*RECORD SET*
::::

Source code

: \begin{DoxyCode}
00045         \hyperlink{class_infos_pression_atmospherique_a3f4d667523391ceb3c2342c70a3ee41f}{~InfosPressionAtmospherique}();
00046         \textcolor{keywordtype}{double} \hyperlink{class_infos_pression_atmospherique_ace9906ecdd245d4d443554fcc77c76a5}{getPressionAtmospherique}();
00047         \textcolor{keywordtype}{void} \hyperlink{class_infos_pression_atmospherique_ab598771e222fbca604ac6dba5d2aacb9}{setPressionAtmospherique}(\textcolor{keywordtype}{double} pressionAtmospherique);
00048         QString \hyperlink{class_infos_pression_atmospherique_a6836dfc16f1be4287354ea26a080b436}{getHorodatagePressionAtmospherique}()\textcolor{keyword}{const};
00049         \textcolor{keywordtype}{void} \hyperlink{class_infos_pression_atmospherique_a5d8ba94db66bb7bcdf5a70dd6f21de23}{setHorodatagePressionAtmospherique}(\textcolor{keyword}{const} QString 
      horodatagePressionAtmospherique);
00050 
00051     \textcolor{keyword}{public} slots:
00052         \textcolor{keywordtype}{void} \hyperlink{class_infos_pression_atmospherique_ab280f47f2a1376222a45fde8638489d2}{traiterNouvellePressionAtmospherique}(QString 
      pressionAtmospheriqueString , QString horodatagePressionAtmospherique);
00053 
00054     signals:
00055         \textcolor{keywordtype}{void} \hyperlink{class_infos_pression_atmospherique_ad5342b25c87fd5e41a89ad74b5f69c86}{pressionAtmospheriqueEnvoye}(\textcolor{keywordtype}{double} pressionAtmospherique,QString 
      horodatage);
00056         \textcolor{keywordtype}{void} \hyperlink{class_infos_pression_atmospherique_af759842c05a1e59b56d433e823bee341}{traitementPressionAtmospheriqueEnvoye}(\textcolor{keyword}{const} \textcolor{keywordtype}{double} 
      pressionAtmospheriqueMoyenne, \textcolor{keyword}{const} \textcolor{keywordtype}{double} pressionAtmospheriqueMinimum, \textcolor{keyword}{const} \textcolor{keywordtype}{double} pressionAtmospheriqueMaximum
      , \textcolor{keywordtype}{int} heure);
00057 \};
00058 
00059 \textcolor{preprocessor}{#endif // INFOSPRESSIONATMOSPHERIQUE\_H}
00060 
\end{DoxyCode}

::::

*THE PROBLEM*
Take the material above and print all of it exactly.

*TASK OUTPUT*
Source code

: \begin{DoxyCode}
00045         \hyperlink{class_infos_pression_atmospherique_a3f4d667523391ceb3c2342c70a3ee41f}{~InfosPressionAtmospherique}();
00046         \textcolor{keywordtype}{double} \hyperlink{class_infos_pression_atmospherique_ace9906ecdd245d4d443554fcc77c76a5}{getPressionAtmospherique}();
00047         \textcolor{keywordtype}{void} \hyperlink{class_infos_pression_atmospherique_ab598771e222fbca604ac6dba5d2aacb9}{setPressionAtmospherique}(\textcolor{keywordtype}{double} pressionAtmospherique);
00048         QString \hyperlink{class_infos_pression_atmospherique_a6836dfc16f1be4287354ea26a080b436}{getHorodatagePressionAtmospherique}()\textcolor{keyword}{const};
00049         \textcolor{keywordtype}{void} \hyperlink{class_infos_pression_atmospherique_a5d8ba94db66bb7bcdf5a70dd6f21de23}{setHorodatagePressionAtmospherique}(\textcolor{keyword}{const} QString 
      horodatagePressionAtmospherique);
00050 
00051     \textcolor{keyword}{public} slots:
00052         \textcolor{keywordtype}{void} \hyperlink{class_infos_pression_atmospherique_ab280f47f2a1376222a45fde8638489d2}{traiterNouvellePressionAtmospherique}(QString 
      pressionAtmospheriqueString , QString horodatagePressionAtmospherique);
00053 
00054     signals:
00055         \textcolor{keywordtype}{void} \hyperlink{class_infos_pression_atmospherique_ad5342b25c87fd5e41a89ad74b5f69c86}{pressionAtmospheriqueEnvoye}(\textcolor{keywordtype}{double} pressionAtmospherique,QString 
      horodatage);
00056         \textcolor{keywordtype}{void} \hyperlink{class_infos_pression_atmospherique_af759842c05a1e59b56d433e823bee341}{traitementPressionAtmospheriqueEnvoye}(\textcolor{keyword}{const} \textcolor{keywordtype}{double} 
      pressionAtmospheriqueMoyenne, \textcolor{keyword}{const} \textcolor{keywordtype}{double} pressionAtmospheriqueMinimum, \textcolor{keyword}{const} \textcolor{keywordtype}{double} pressionAtmospheriqueMaximum
      , \textcolor{keywordtype}{int} heure);
00057 \};
00058 
00059 \textcolor{preprocessor}{#endif // INFOSPRESSIONATMOSPHERIQUE\_H}
00060 
\end{DoxyCode}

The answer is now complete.